Scales of War campaign: *The Overlook Vanguard*


----------



## TarionzCousin (Jan 22, 2010)

The group I just joined calls themselves "The Defrosters." They melted the entire icy tower from Dungeon #159 and the name stuck.

Story hour just begun here.


----------



## beverson (Jan 22, 2010)

We've never named any of the parties in our D&D games until the 4e game I'm running right now, and it wasn't intentional.  I'm running the WotC modules, and during Keep on the Shadowfell the PC's keep running into a gang of slavers called the Bloodreavers.  So when they'd run up against another encounter, if someone asked who they were, they started saying "We're the Bloodreavers!", all jokingly of course.

I decided to run with that, and they eventually started hearing townsfolk whispering "hey, there go the Bloodreavers!".  And it stuck.


----------



## Anand (Jan 22, 2010)

My current group used to call themselves Purple Scales, because they used to work for the Purple Dragons of Cormyr as an elite team. Moving to the paragon levels, they left Cormyr to follow their on interests, and now they're the Dark Scales.

PROVIDED MATERIAL
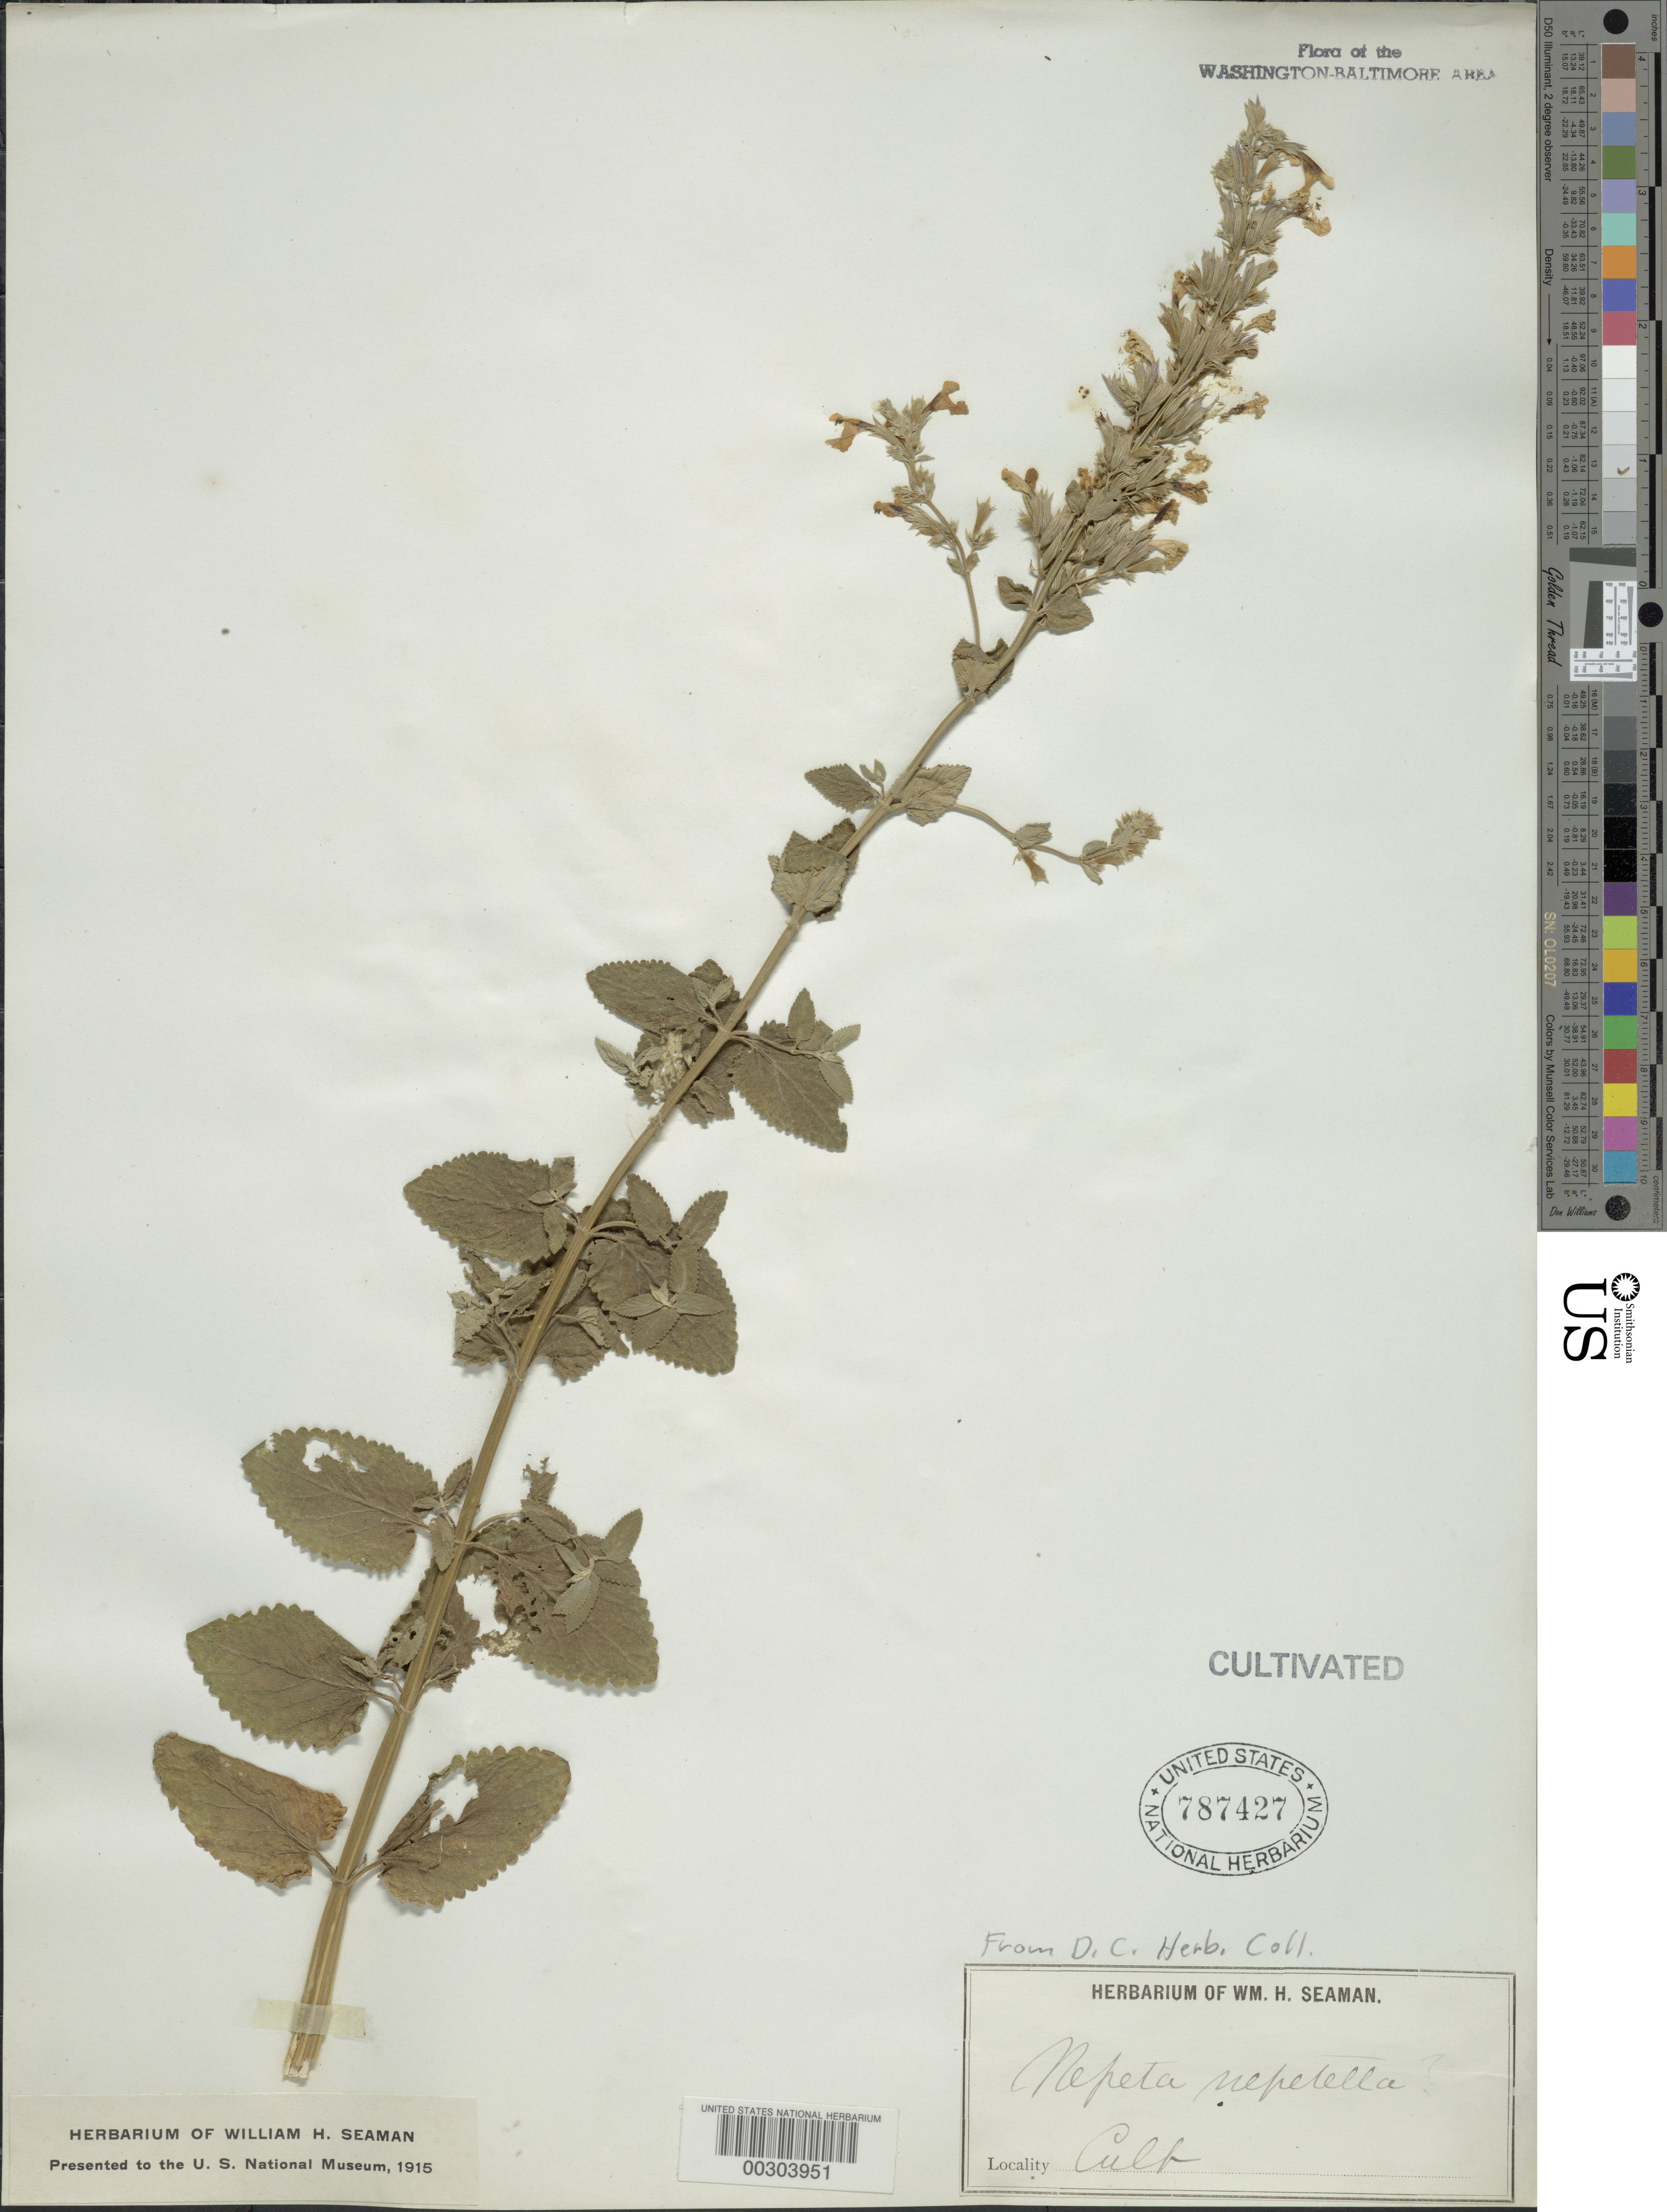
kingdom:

WRITTEN REQUEST A
In the forum thread on adventuring party names, what did the group TarionzCousin joined do to earn the name "The Defrosters"?
WRITTEN REQUEST B
Write the next post in the forum thread on adventuring party names, carrying on after Anand's reply.

WRITTEN RESPONSE A
They melted the entire icy tower from Dungeon #159.

WRITTEN RESPONSE B
----------



## theskyfullofdust (Jan 22, 2010)

In the game I am currently DMing the party don't have a name as yet, but they are unofficially known as Doom Patrol, because of a disguise they once adopted; which was thought up by the PC harpy with an INT of 4...

In my 4th ed. Scales of War game, they haven't come with a name yet either, but they are working on it.

In the past, there was a company of adventurers called The Greyhawk Falcons, so-called as they were the special envoy's of the City of Greyhawk and undertook numerous missions for the city.

But mostly, my players tend to avoid party names. Not sure why.


----------



## Mark Chance (Jan 22, 2010)

Adventuring party names should be mandatory, or at least close to it. With our _Return to the Temple of Elemental Evil_ DM, we're the Company of the Jeweled Stein.

I fairly recently ran a one-off with premade PCs who formed the Scion Squad.

I'm working on another one-off featuring the all-halfling Anklebiters League.


----------



## Raven Crowking (Jan 22, 2010)

If you want your PCs to use a group name, the easiest way to do so is to example NPCs doing the same, either currently or historically.

RC


----------



## Zaruthustran (Jan 22, 2010)

I'm partial to Acquisitions, Inc. (http://www.wizards.com/DnD/Article.aspx?x=dnd/4pod/20080530).  I find the construct of an incorporated private military contractor company to be very suitable for a typical D&D party's activities and motivation.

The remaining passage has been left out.